On 5 July 1931, Patriarch Varnava consecrated the Iveron Chapel in the New Cemetery in Belgrade, which, while modeled on the Iveron chapel in the Red Square (destroyed in 1929), was in effect a church in its own right, complete with an altar, and served as a separate parish until 1945, when it was attached to the Trinity church metochion.

=== World War II and later ===

In September 1944, shortly before the capture of Belgrade by the Red Army and Communist partisans, the parish was abandoned by the Karlovci-based administration of the anti-Soviet ROCOR (then headed by Metropolitan Anastasius (Gribanovsky)); its rector priest Sokalj, who in 1946 became a citizen of the USSR and in January 1950 had to leave for the USSR, requested transfer to the jurisdiction of the pro-Soviet Moscow-based Russian Orthodox Church (Moscow Patriarchate) and in April 1945 joined the Moscow Patriarchate. The parish was transformed into a metochion (representation) of the Moscow Patriarchate and was part of the Patriarchal deanery in Yugoslavia.

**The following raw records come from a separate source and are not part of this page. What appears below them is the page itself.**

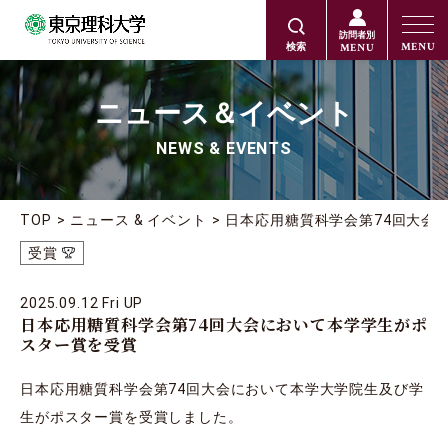
訪問者別
MENU
MENU
検索
ニュース＆イベント
NEWS & EVENTS
TOP
ニュース & イベント
日本応用糖質科学会第74回大会
受賞
2025.09.12 Fri UP
日本応用糖質科学会第74回大会において本学学生がポ
スター賞を受賞
日本応用糖質科学会第74回大会において本学大学院生及び学
生がポスター賞を受賞しました。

The deanery was abolished in 1956 and all other Russian parishes in Yugoslavia were transferred to the jurisdiction of the Serbian Church. The Russian Iveron chapel in the New Cemetery as well as the Russian part of the cemetery were adjoined to the metochion.

Since 1950, the position of rectors of the metochion church has been held by the Tarasyevs family, the first rector being Vitaly Tarasyev born in Mariupol, the Russian Empire, in 1901, who emigrated to Serbia through Galipolli in 1920.

In April 1999, the church building was severely damaged during the NATO bombing of Yugoslavia, by an air missile attack that targeted the building of Radio Television of Serbia located next to the church; the church was re-consecrated in March 2007.

== Characteristics ==

The church was projected by the Russian architect Valery Vladimirovich Stashevsky, in the old, Novgorod-style of religious architecture. It has a valuable iconostasis, carved in xylograph, with copies of the old, Russian frescoes.